_Work task_: The complete listing goes into the output exactly, without its pictures.

_Information supplied_:
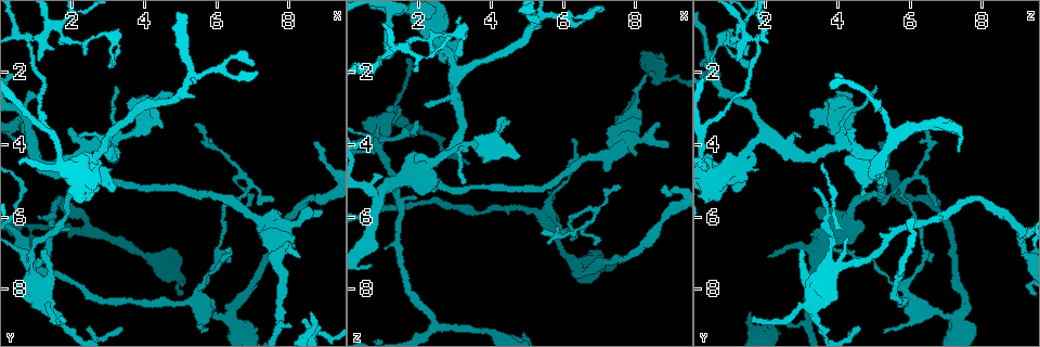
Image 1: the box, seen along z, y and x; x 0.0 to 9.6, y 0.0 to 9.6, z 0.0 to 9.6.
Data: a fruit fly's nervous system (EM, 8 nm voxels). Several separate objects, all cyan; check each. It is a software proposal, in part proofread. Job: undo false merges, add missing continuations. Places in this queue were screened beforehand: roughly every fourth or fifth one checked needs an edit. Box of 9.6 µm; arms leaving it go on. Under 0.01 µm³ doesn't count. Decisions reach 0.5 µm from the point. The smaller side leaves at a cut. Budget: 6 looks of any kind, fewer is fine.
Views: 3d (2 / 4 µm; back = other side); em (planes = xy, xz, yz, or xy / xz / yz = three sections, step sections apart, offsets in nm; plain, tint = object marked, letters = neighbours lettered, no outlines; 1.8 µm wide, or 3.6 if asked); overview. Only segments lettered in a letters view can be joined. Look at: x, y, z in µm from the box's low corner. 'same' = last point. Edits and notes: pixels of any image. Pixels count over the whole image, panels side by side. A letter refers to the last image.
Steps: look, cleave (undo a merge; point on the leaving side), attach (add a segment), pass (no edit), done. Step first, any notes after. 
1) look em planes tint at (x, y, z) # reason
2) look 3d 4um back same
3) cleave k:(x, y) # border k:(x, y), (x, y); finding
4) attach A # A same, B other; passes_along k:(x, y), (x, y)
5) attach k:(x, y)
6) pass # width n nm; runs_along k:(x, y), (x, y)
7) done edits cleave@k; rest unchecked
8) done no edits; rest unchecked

look em planes letters at (1.90, 5.20, 3.40) # tapers out

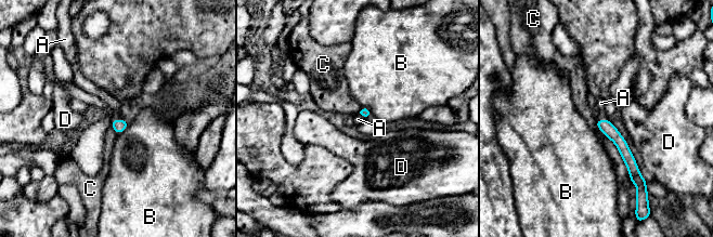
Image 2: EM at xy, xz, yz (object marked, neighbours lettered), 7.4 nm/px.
attach A # A same, B other, C other, D other; the cell continues

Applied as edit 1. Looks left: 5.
look 3d 2um at (1.15, 6.90, 3.05) # free end

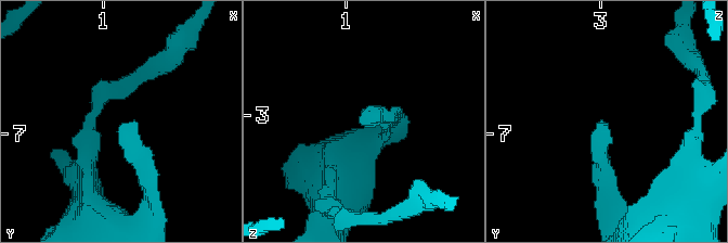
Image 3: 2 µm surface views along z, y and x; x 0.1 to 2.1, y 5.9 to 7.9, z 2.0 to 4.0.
look em planes letters at (1.12, 6.94, 3.06)

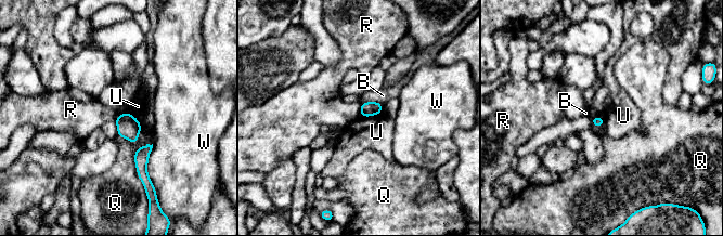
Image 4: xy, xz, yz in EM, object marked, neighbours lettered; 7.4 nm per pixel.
pass # B other, Q other, R other, U other, W other; border 4:(361, 103), (360, 116); no lettered segment goes on from it

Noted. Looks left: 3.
look 3d 4um at (3.35, 9.05, 4.50) # tapers out

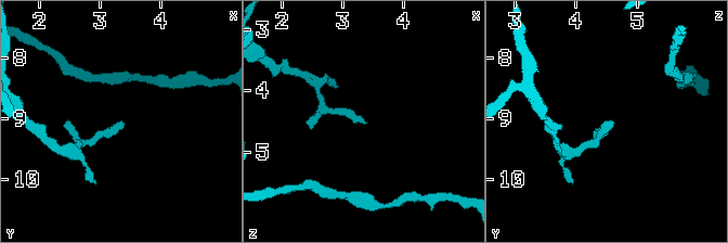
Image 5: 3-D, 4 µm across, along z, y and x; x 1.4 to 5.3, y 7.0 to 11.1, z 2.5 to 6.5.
look em planes tint at (3.40, 9.10, 4.55)

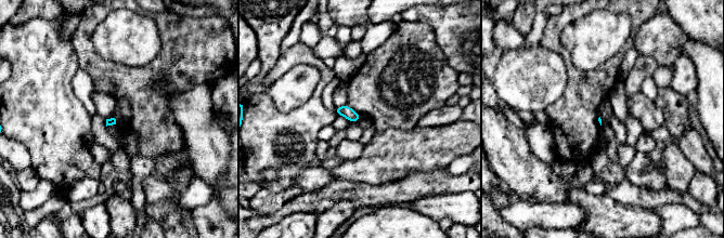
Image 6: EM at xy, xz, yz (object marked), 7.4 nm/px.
look em planes letters same

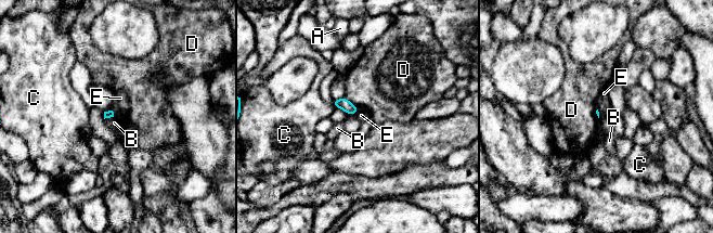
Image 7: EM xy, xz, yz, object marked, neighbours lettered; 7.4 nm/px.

_Output of the task_:
Image 1: the box, seen along z, y and x; x 0.0 to 9.6, y 0.0 to 9.6, z 0.0 to 9.6.
Data: a fruit fly's nervous system (EM, 8 nm voxels). Several separate objects, all cyan; check each. It is a software proposal, in part proofread. Job: undo false merges, add missing continuations. Places in this queue were screened beforehand: roughly every fourth or fifth one checked needs an edit. Box of 9.6 µm; arms leaving it go on. Under 0.01 µm³ doesn't count. Decisions reach 0.5 µm from the point. The smaller side leaves at a cut. Budget: 6 looks of any kind, fewer is fine.
Views: 3d (2 / 4 µm; back = other side); em (planes = xy, xz, yz, or xy / xz / yz = three sections, step sections apart, offsets in nm; plain, tint = object marked, letters = neighbours lettered, no outlines; 1.8 µm wide, or 3.6 if asked); overview. Only segments lettered in a letters view can be joined. Look at: x, y, z in µm from the box's low corner. 'same' = last point. Edits and notes: pixels of any image. Pixels count over the whole image, panels side by side. A letter refers to the last image.
Steps: look, cleave (undo a merge; point on the leaving side), attach (add a segment), pass (no edit), done. Step first, any notes after. 
1) look em planes tint at (x, y, z) # reason
2) look 3d 4um back same
3) cleave k:(x, y) # border k:(x, y), (x, y); finding
4) attach A # A same, B other; passes_along k:(x, y), (x, y)
5) attach k:(x, y)
6) pass # width n nm; runs_along k:(x, y), (x, y)
7) done edits cleave@k; rest unchecked
8) done no edits; rest unchecked

look em planes letters at (1.90, 5.20, 3.40) # tapers out

Image 2: EM at xy, xz, yz (object marked, neighbours lettered), 7.4 nm/px.
attach A # A same, B other, C other, D other; the cell continues

Applied as edit 1. Looks left: 5.
look 3d 2um at (1.15, 6.90, 3.05) # free end

Image 3: 2 µm surface views along z, y and x; x 0.1 to 2.1, y 5.9 to 7.9, z 2.0 to 4.0.
look em planes letters at (1.12, 6.94, 3.06)

Image 4: xy, xz, yz in EM, object marked, neighbours lettered; 7.4 nm per pixel.
pass # B other, Q other, R other, U other, W other; border 4:(361, 103), (360, 116); no lettered segment goes on from it

Noted. Looks left: 3.
look 3d 4um at (3.35, 9.05, 4.50) # tapers out

Image 5: 3-D, 4 µm across, along z, y and x; x 1.4 to 5.3, y 7.0 to 11.1, z 2.5 to 6.5.
look em planes tint at (3.40, 9.10, 4.55)

Image 6: EM at xy, xz, yz (object marked), 7.4 nm/px.
look em planes letters same

Image 7: EM xy, xz, yz, object marked, neighbours lettered; 7.4 nm/px.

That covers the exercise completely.